George W. Bush got 50% and 49% in the NC-13 (as currently drawn) in 2000 and 2004, respectively. Obviously, the districts voters arent quite as allergic to the GOP label as one would think looking at Millers winning percentages (keep in mind that the presidential vote is a far better predicter of how a district will vote when the environment turns against the incumbent than his past winning percentages). This is not a presidential election year, and Miller wont be able to count on a large black turnout (his district is 30% black), or probably on a very large college-student turnout. Burr will be wiping the floor with Marshall in the rural counties in the district (i.e., everything but its portion of Raleigh and Greensboro). Under this environment, a generic conservative Republican would likely win the district fairly comfortably over a generic liberal Democrat. Of course, Brad Miller is a somebody, and Bill Randall is (at least currently) a nobody, but that Heineman guy who beat Congressman Price in 1994 was completely unknown.
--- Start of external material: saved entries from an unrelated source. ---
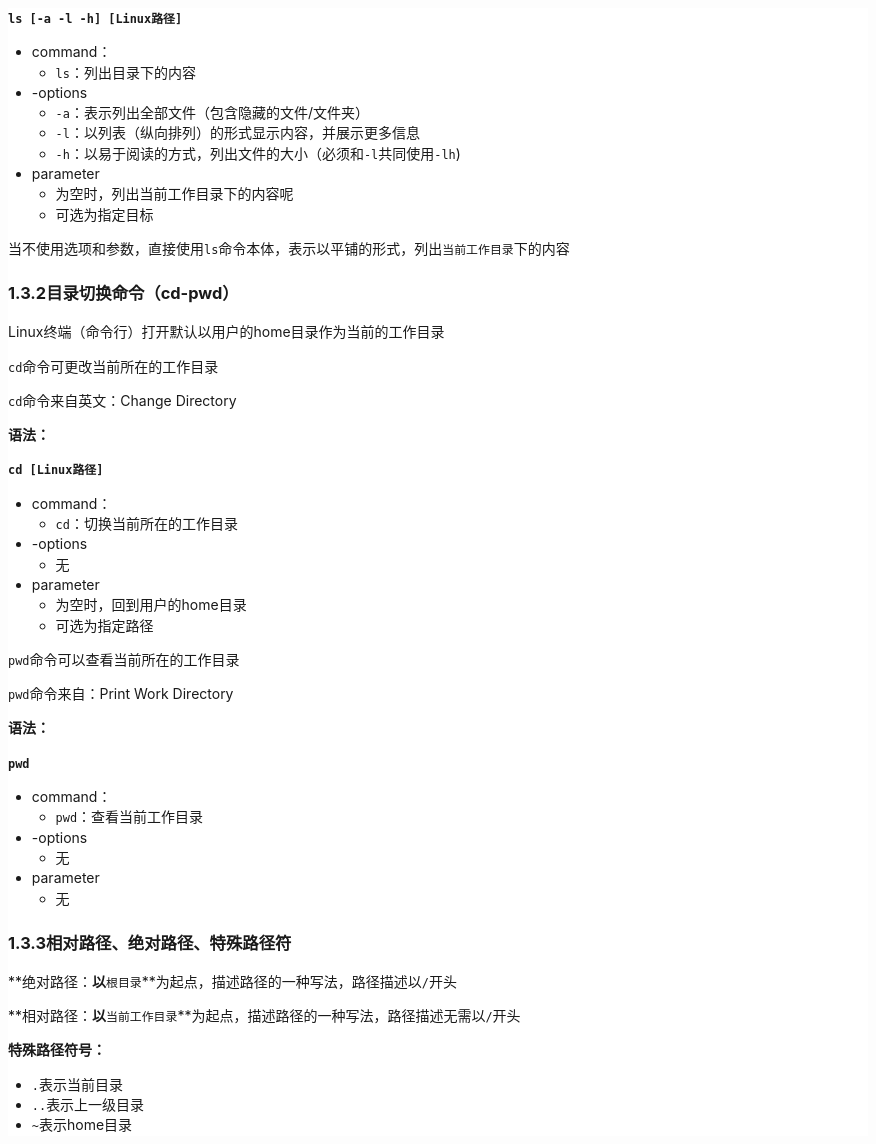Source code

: **`ls [-a -l -h] [Linux路径]`**

- command：
  - `ls`：列出目录下的内容
- -options
  - `-a`：表示列出全部文件（包含隐藏的文件/文件夹）
  - `-l`：以列表（纵向排列）的形式显示内容，并展示更多信息
  - `-h`：以易于阅读的方式，列出文件的大小（必须和`-l`共同使用`-lh`)
- parameter
  - 为空时，列出当前工作目录下的内容呢
  - 可选为指定目标

当不使用选项和参数，直接使用`ls`命令本体，表示以平铺的形式，列出`当前工作目录`下的内容

### 1.3.2目录切换命令（cd-pwd）

Linux终端（命令行）打开默认以用户的home目录作为当前的工作目录

`cd`命令可更改当前所在的工作目录

`cd`命令来自英文：Change Directory

**语法：**

**`cd [Linux路径]`**

- command：
  - `cd`：切换当前所在的工作目录
- -options
  - 无
- parameter
  - 为空时，回到用户的home目录
  - 可选为指定路径

`pwd`命令可以查看当前所在的工作目录

`pwd`命令来自：Print Work Directory

**语法：**

**`pwd`**

- command：
  - `pwd`：查看当前工作目录
- -options
  - 无
- parameter
  - 无

### 1.3.3相对路径、绝对路径、特殊路径符

**绝对路径：**以**`根目录`**为起点，描述路径的一种写法，路径描述以`/`开头

**相对路径：**以**`当前工作目录`**为起点，描述路径的一种写法，路径描述无需以`/`开头

**特殊路径符号：**

- `.`表示当前目录
- `..`表示上一级目录
- `~`表示home目录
If Randall beats Miller in 2010, it would not be remembered as one of the five biggest upsets of the past 20 years, but it would still be a huge upset.
You should clarify that you are referring to Star Parker, not Vernon Parker, in this post. If Vernon Parker wins the GOP nomination in AZ, he will win hands down in November.
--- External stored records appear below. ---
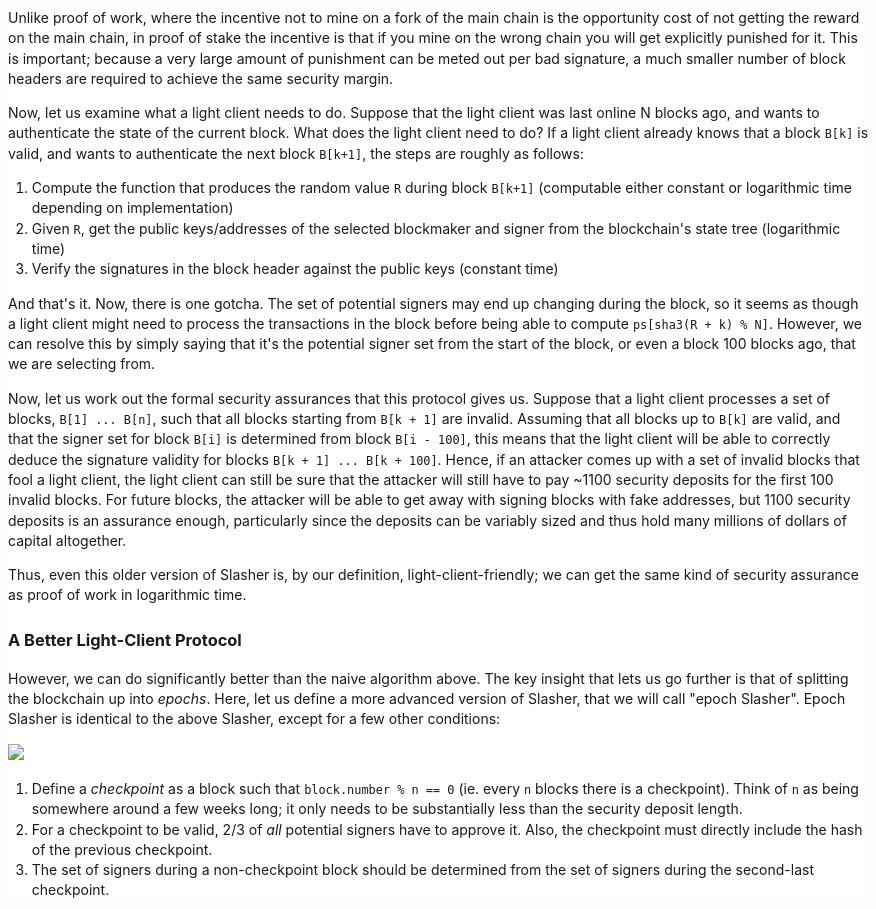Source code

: <p>Unlike proof of work, where the incentive not to mine on a fork of the main chain is the opportunity cost of not getting the reward on the main chain, in proof of stake the incentive is that if you mine on the wrong chain you will get explicitly punished for it. This is important; because a very large amount of punishment can be meted out per bad signature, a much smaller number of block headers are required to achieve the same security margin.</p>

<p>Now, let us examine what a light client needs to do. Suppose that the light client was last online N blocks ago, and wants to authenticate the state of the current block. What does the light client need to do? If a light client already knows that a block <code>B[k]</code> is valid, and wants to authenticate the next block <code>B[k+1]</code>, the steps are roughly as follows:</p>

<ol>
<li>Compute the function that produces the random value <code>R</code> during block <code>B[k+1]</code> (computable either constant or logarithmic time depending on implementation)</li>
<li>Given <code>R</code>, get the public keys/addresses of the selected blockmaker and signer from the blockchain's state tree (logarithmic time)</li>
<li>Verify the signatures in the block header against the public keys (constant time)</li>
</ol>

<p>And that's it. Now, there is one gotcha. The set of potential signers may end up changing during the block, so it seems as though a light client might need to process the transactions in the block before being able to compute <code>ps[sha3(R + k) % N]</code>. However, we can resolve this by simply saying that it's the potential signer set from the start of the block, or even a block 100 blocks ago, that we are selecting from.</p>

<p>Now, let us work out the formal security assurances that this protocol gives us. Suppose that a light client processes a set of blocks, <code>B[1] ... B[n]</code>, such that all blocks starting from <code>B[k + 1]</code> are invalid. Assuming that all blocks up to <code>B[k]</code> are valid, and that the signer set for block <code>B[i]</code> is determined from block <code>B[i - 100]</code>, this means that the light client will be able to correctly deduce the signature validity for blocks <code>B[k + 1] ... B[k + 100]</code>. Hence, if an attacker comes up with a set of invalid blocks that fool a light client, the light client can still be sure that the attacker will still have to pay ~1100 security deposits for the first 100 invalid blocks. For future blocks, the attacker will be able to get away with signing blocks with fake addresses, but 1100 security deposits is an assurance enough, particularly since the deposits can be variably sized and thus hold many millions of dollars of capital altogether.</p>

<p>Thus, even this older version of Slasher is, by our definition, light-client-friendly; we can get the same kind of security assurance as proof of work in logarithmic time.</p>

<h3>A Better Light-Client Protocol</h3>

<p>However, we can do significantly better than the naive algorithm above. The key insight that lets us go further is that of splitting the blockchain up into <em>epochs</em>. Here, let us define a more advanced version of Slasher, that we will call "epoch Slasher". Epoch Slasher is identical to the above Slasher, except for a few other conditions:</p>

<img src="https://blog.ethereum.org/wp-content/uploads/2015/01/pos_checkpoints.png"></img>

<ol>
<li>Define a <em>checkpoint</em> as a block such that <code>block.number % n == 0</code> (ie. every <code>n</code> blocks there is a checkpoint). Think of <code>n</code> as being somewhere around a few weeks long; it only needs to be substantially less than the security deposit length.</li>
<li>For a checkpoint to be valid, 2/3 of <em>all</em> potential signers have to approve it. Also, the checkpoint must directly include the hash of the previous checkpoint.</li>
<li>The set of signers during a non-checkpoint block should be determined from the set of signers during the second-last checkpoint.</li>
</ol>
Fred Heineman wasn’t a complete unknown. He was the longtime (1979-94) Raleigh Police Chief. I just learned he died in March at the age of 80 (I hate that AP discontinued its daily obit roundups, they often miss former members of Congress).
I give Issac Hayes credit for standing up for the cause.
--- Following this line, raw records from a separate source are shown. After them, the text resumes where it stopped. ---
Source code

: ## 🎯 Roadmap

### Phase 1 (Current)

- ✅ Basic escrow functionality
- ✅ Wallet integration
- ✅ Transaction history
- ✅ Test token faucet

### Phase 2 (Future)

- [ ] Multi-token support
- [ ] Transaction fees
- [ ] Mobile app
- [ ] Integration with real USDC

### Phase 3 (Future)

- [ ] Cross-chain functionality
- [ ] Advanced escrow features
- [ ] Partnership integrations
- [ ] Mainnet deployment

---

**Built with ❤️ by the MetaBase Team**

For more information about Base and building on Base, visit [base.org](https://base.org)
Thank you. Of course I meant Star Parker can’t win in her Long Beach/Compton seat.
Not Vernon who is in a safe GOP seat.
But the NC-04 didn’t take in any part of the city of Raleigh back in 1994, did it?
Yes, actually it did. NC-4 in ‘94 took in virtually all of Wake County except for a small sliver of the northwest corner.
So the NC-02 did not include eastern Wake County?
did the tea party candidates win?
No, NC-2 (in ‘94) had an extremely narrow sliver of the NW corner of Wake and extended halfway into Durham. Essentially, it was a horseshoe-shaped district around Wake’s surrounding counties. For 2002, Wake County was mercilessly chopped up in thirds for the 2nd, 4th and 13th.
As I recall, Valentine’s NC-02 had Raleigh’s black precincts in 1992, but when the NC-12 (which meandered from black parts of Gastonia to black parts of Durham) was declared unconstitutional, Valentine’s NC-02 was given black parts of Durham and had the Raleigh precincts taken out. But was that in 1994 or 1996?
Utah returns very early
Mike Lee has a narrow lead.
Reporting Out of 2136 18.26% 390
Mike Lee (Rep)—51.77% 25,229
Tim Bridgewater (Rep)— 48.23% 23,505
The lines Tim Valentine ran under were the same that Republican winner Dave Funderburk ran under in ‘94 (Valentine didn’t run again in ‘94). What gave Valentine problems from 1982-92 was that he had all of Durham and had to face strong Black Dem challengers (such as Mickey Michaux) from that area in the primary (in fact, in 1982 when the seat was open, Michaux led Valentine 45-33%, losing when it went to a runoff). But he didn’t have Raleigh, however.
As an aside, Tim Valentine’s son Phil became a popular Conservative GOP talk radio personality in Nashville (TN).